Nach der Ermordung von Cox wurde ein landesweites Programm, das als Operation Bridger bekannt ist, um den Gesetzgebern zusätzliche Sicherheit für ihre Häuser und Büros zu geben, eingerichtet, obwohl viele der Maßnahmen irrelevant wurden, als die Sitzungen nach dem Beginn der COVID-19-Pandemie online gingen .

Seit der Aufhebung der Sperrmaßnahmen im Juli sind viele Gesetzgeber zu öffentlichen Auftritten zurückgekehrt und haben sich besonders bemüht, in ihren Wahlbezirken oder Wahlkreisen gesehen zu werden. Viele sind sich bewusst, dass ihre Abwesenheit ihre Wahlchancen beeinträchtigen könnte.

Aber der Mord an Amess hat ihre Sicherheit wieder in den Fokus gerückt, wobei Patel sagte, die Abgeordneten müssen die Risikoänderung ernst nehmen und auf die ihnen zur Verfügung stehende Sicherheit zugreifen. Sie sagte, die Polizei habe jetzt alle Abgeordneten kontaktiert, um ihre Sicherheitsvorkehrungen zu besprechen.

Die Risiken schaffen ein Dilemma für die Abgeordneten. Wakeford sagte, die Polizei sei in der letzten Woche „sehr gut in Bezug auf die Beruhigung gewesen“, aber er ist sich nicht sicher, ob er an den verschiedenen Orten, an denen er Wähler trifft, Sicherheitspersonal haben möchte, da er befürchtet, dass dies Barrieren schaffen könnte.

Einige Gesetzgeber haben Kollegen ermutigt, nur Remote-Meetings abzuhalten.

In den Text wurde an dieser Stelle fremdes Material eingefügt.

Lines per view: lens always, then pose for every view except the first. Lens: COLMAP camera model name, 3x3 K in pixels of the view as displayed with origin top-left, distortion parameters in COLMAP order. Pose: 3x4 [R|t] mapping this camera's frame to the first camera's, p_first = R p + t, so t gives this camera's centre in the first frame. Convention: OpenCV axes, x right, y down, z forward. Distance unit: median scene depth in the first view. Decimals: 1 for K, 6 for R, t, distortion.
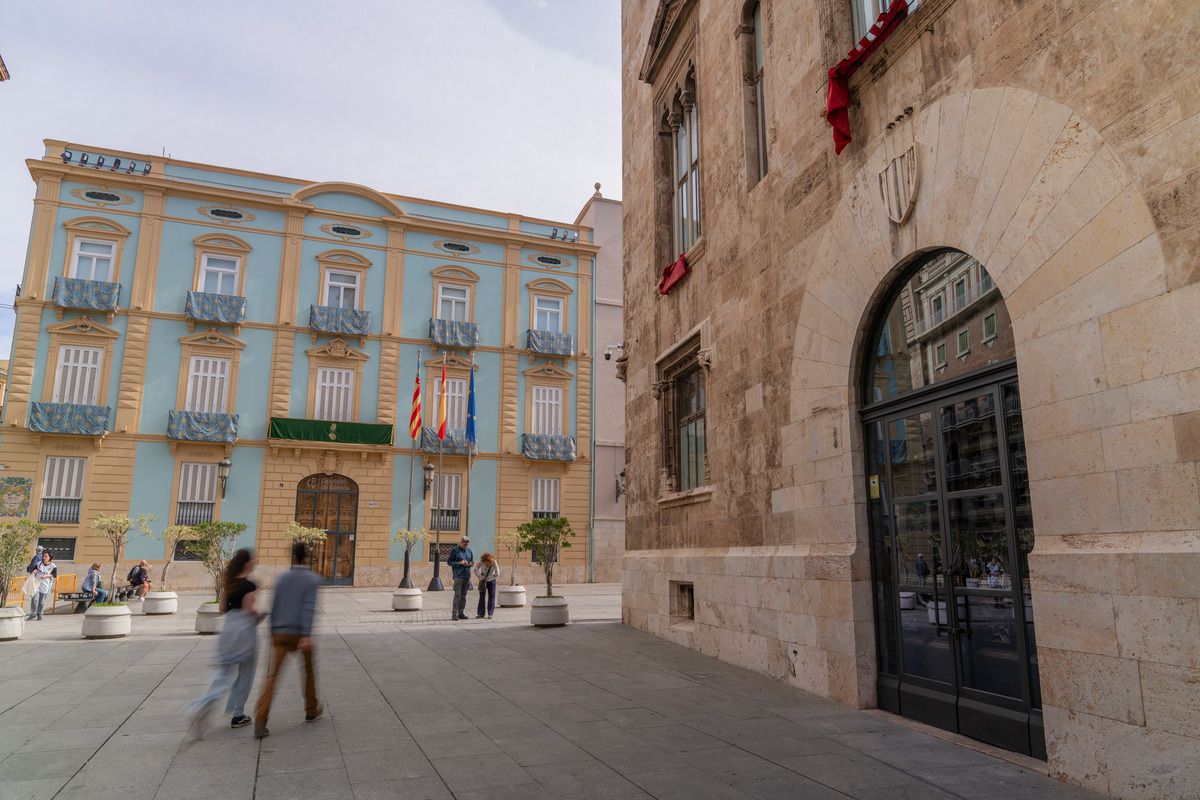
lens RADIAL K [[802.9, 0, 604.8], [0, 802.9, 397.4], [0, 0, 1]] dist [-0.017084, 0.001311]
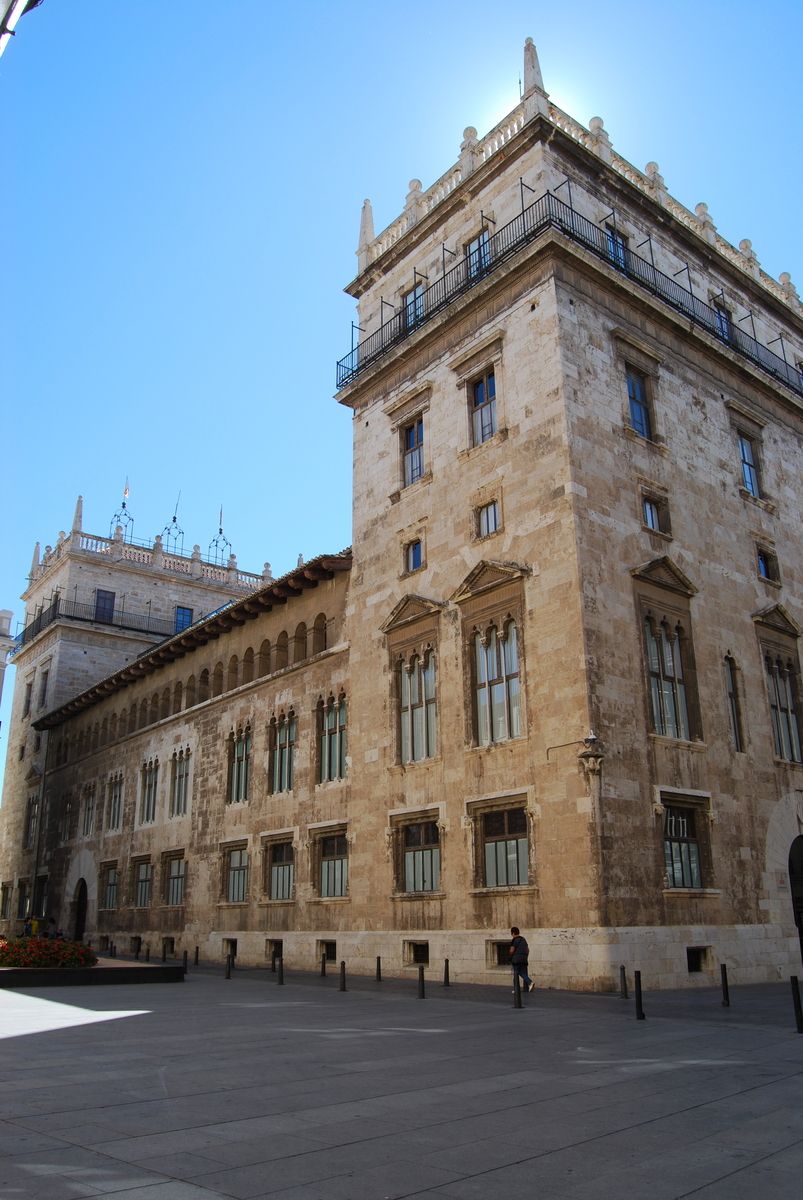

Andere, darunter Stephen Timms von Labour, der 2010 in seiner Wahlkreisoperation erstochen wurde, schlugen vor, die Polizei zu bitten, ihre Terminlisten zu überprüfen.

Eine überwältigende Zahl glaubt, dass sich der Ton des politischen Diskurses ändern sollte, insbesondere auf Social-Media-Sites, auf denen viele täglich missbraucht werden, aber die Abgeordneten sind uneins, ob die Anonymität in den sozialen Medien verboten werden sollte.

Einige haben begonnen, sich laut zu fragen, ob sie weitermachen sollen, und Cox ‘Schwester und jetzt Labour-Gesetzgeberin Kim Leadbeater sagte, ihr Partner habe sie aufgefordert, aufzuhören.

“So viele Abgeordnete werden davon Angst haben”, sagte sie der BBC, nachdem Amess getötet worden war. “Mein Partner kam nach Hause und sagte: ‘Ich möchte nicht mehr, dass du es tust’, denn wenn das Telefon das nächste Mal geht, könnte es ein anderes Gespräch sein.”

Aber trotz der damit verbundenen Risiken würden die meisten die Idee nicht gutheißen, die Wähler nicht von Angesicht zu Angesicht zu treffen, da dies die Demokratie untergräbt, an die sie glauben.

“Wir dürfen die Erreichbarkeit der Abgeordneten nicht aufgeben”, sagte Timms dem Parlament. “Wenn wir das tun, werden die Sponsoren derer, die David und mich angegriffen haben, Erfolg haben. Das darf nicht passieren.”